**WHAT TO PRODUCE:** An exact, complete copy of the data is all that is needed.

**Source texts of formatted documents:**

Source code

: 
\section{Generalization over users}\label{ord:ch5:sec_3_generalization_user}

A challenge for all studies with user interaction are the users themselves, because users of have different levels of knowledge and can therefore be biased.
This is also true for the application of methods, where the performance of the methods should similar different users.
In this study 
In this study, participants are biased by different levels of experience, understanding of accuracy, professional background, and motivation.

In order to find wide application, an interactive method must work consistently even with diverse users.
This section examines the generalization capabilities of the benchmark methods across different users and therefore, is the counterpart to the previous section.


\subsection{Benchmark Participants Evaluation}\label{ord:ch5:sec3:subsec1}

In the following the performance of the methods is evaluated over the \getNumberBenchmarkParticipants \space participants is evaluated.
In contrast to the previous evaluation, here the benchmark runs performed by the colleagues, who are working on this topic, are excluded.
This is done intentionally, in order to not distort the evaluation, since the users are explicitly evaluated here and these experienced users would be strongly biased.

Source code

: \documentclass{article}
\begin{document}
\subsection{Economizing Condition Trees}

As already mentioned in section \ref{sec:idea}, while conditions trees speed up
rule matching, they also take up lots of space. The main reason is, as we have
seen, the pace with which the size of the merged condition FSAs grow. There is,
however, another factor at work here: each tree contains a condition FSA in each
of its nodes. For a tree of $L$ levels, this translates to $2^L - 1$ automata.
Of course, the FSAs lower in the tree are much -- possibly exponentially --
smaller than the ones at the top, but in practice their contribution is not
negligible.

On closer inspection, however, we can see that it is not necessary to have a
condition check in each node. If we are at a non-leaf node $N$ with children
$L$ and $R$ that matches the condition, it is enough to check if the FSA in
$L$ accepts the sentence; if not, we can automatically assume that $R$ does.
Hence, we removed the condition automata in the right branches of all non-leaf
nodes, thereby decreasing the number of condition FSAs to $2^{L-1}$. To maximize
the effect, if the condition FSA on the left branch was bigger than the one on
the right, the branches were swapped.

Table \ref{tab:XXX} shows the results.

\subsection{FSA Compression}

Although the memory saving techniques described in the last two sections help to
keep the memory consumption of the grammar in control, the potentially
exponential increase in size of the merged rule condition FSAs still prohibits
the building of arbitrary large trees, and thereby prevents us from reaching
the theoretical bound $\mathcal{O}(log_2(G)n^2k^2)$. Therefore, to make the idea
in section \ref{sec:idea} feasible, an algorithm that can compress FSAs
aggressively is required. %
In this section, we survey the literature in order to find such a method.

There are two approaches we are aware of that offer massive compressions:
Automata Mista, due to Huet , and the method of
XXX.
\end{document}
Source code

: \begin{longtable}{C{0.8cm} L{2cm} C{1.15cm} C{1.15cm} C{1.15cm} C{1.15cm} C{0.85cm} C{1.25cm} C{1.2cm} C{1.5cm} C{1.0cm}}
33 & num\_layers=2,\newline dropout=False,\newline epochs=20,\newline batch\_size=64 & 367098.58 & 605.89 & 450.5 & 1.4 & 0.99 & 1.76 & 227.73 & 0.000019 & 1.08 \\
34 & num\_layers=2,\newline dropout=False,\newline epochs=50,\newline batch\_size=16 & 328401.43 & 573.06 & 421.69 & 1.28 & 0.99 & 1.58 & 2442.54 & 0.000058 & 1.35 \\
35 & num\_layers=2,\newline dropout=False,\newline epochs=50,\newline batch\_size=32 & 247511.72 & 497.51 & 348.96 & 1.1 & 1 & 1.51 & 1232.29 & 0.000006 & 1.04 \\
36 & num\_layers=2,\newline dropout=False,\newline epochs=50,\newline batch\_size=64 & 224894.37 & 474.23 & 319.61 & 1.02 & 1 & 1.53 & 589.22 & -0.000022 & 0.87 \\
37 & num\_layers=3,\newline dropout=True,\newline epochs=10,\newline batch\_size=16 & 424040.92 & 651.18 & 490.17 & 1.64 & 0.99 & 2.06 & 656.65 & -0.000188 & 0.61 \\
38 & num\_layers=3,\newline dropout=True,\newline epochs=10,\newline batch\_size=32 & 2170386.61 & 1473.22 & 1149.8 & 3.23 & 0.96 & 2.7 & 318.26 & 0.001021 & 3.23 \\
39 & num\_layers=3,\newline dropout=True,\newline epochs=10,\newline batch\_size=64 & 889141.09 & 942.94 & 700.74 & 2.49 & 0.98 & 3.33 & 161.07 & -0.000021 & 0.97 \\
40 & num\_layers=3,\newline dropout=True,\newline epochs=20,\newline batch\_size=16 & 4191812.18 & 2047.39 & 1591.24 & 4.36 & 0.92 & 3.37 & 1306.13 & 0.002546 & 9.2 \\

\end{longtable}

**ANSWER FOR THIS EXERCISE:**
Source code

: 
\section{Generalization over users}\label{ord:ch5:sec_3_generalization_user}

A challenge for all studies with user interaction are the users themselves, because users of have different levels of knowledge and can therefore be biased.
This is also true for the application of methods, where the performance of the methods should similar different users.
In this study 
In this study, participants are biased by different levels of experience, understanding of accuracy, professional background, and motivation.

In order to find wide application, an interactive method must work consistently even with diverse users.
This section examines the generalization capabilities of the benchmark methods across different users and therefore, is the counterpart to the previous section.


\subsection{Benchmark Participants Evaluation}\label{ord:ch5:sec3:subsec1}

In the following the performance of the methods is evaluated over the \getNumberBenchmarkParticipants \space participants is evaluated.
In contrast to the previous evaluation, here the benchmark runs performed by the colleagues, who are working on this topic, are excluded.
This is done intentionally, in order to not distort the evaluation, since the users are explicitly evaluated here and these experienced users would be strongly biased.

Source code

: \documentclass{article}
\begin{document}
\subsection{Economizing Condition Trees}

As already mentioned in section \ref{sec:idea}, while conditions trees speed up
rule matching, they also take up lots of space. The main reason is, as we have
seen, the pace with which the size of the merged condition FSAs grow. There is,
however, another factor at work here: each tree contains a condition FSA in each
of its nodes. For a tree of $L$ levels, this translates to $2^L - 1$ automata.
Of course, the FSAs lower in the tree are much -- possibly exponentially --
smaller than the ones at the top, but in practice their contribution is not
negligible.

On closer inspection, however, we can see that it is not necessary to have a
condition check in each node. If we are at a non-leaf node $N$ with children
$L$ and $R$ that matches the condition, it is enough to check if the FSA in
$L$ accepts the sentence; if not, we can automatically assume that $R$ does.
Hence, we removed the condition automata in the right branches of all non-leaf
nodes, thereby decreasing the number of condition FSAs to $2^{L-1}$. To maximize
the effect, if the condition FSA on the left branch was bigger than the one on
the right, the branches were swapped.

Table \ref{tab:XXX} shows the results.

\subsection{FSA Compression}

Although the memory saving techniques described in the last two sections help to
keep the memory consumption of the grammar in control, the potentially
exponential increase in size of the merged rule condition FSAs still prohibits
the building of arbitrary large trees, and thereby prevents us from reaching
the theoretical bound $\mathcal{O}(log_2(G)n^2k^2)$. Therefore, to make the idea
in section \ref{sec:idea} feasible, an algorithm that can compress FSAs
aggressively is required. %
In this section, we survey the literature in order to find such a method.

There are two approaches we are aware of that offer massive compressions:
Automata Mista, due to Huet , and the method of
XXX.
\end{document}
Source code

: \begin{longtable}{C{0.8cm} L{2cm} C{1.15cm} C{1.15cm} C{1.15cm} C{1.15cm} C{0.85cm} C{1.25cm} C{1.2cm} C{1.5cm} C{1.0cm}}
33 & num\_layers=2,\newline dropout=False,\newline epochs=20,\newline batch\_size=64 & 367098.58 & 605.89 & 450.5 & 1.4 & 0.99 & 1.76 & 227.73 & 0.000019 & 1.08 \\
34 & num\_layers=2,\newline dropout=False,\newline epochs=50,\newline batch\_size=16 & 328401.43 & 573.06 & 421.69 & 1.28 & 0.99 & 1.58 & 2442.54 & 0.000058 & 1.35 \\
35 & num\_layers=2,\newline dropout=False,\newline epochs=50,\newline batch\_size=32 & 247511.72 & 497.51 & 348.96 & 1.1 & 1 & 1.51 & 1232.29 & 0.000006 & 1.04 \\
36 & num\_layers=2,\newline dropout=False,\newline epochs=50,\newline batch\_size=64 & 224894.37 & 474.23 & 319.61 & 1.02 & 1 & 1.53 & 589.22 & -0.000022 & 0.87 \\
37 & num\_layers=3,\newline dropout=True,\newline epochs=10,\newline batch\_size=16 & 424040.92 & 651.18 & 490.17 & 1.64 & 0.99 & 2.06 & 656.65 & -0.000188 & 0.61 \\
38 & num\_layers=3,\newline dropout=True,\newline epochs=10,\newline batch\_size=32 & 2170386.61 & 1473.22 & 1149.8 & 3.23 & 0.96 & 2.7 & 318.26 & 0.001021 & 3.23 \\
39 & num\_layers=3,\newline dropout=True,\newline epochs=10,\newline batch\_size=64 & 889141.09 & 942.94 & 700.74 & 2.49 & 0.98 & 3.33 & 161.07 & -0.000021 & 0.97 \\
40 & num\_layers=3,\newline dropout=True,\newline epochs=20,\newline batch\_size=16 & 4191812.18 & 2047.39 & 1591.24 & 4.36 & 0.92 & 3.37 & 1306.13 & 0.002546 & 9.2 \\

\end{longtable}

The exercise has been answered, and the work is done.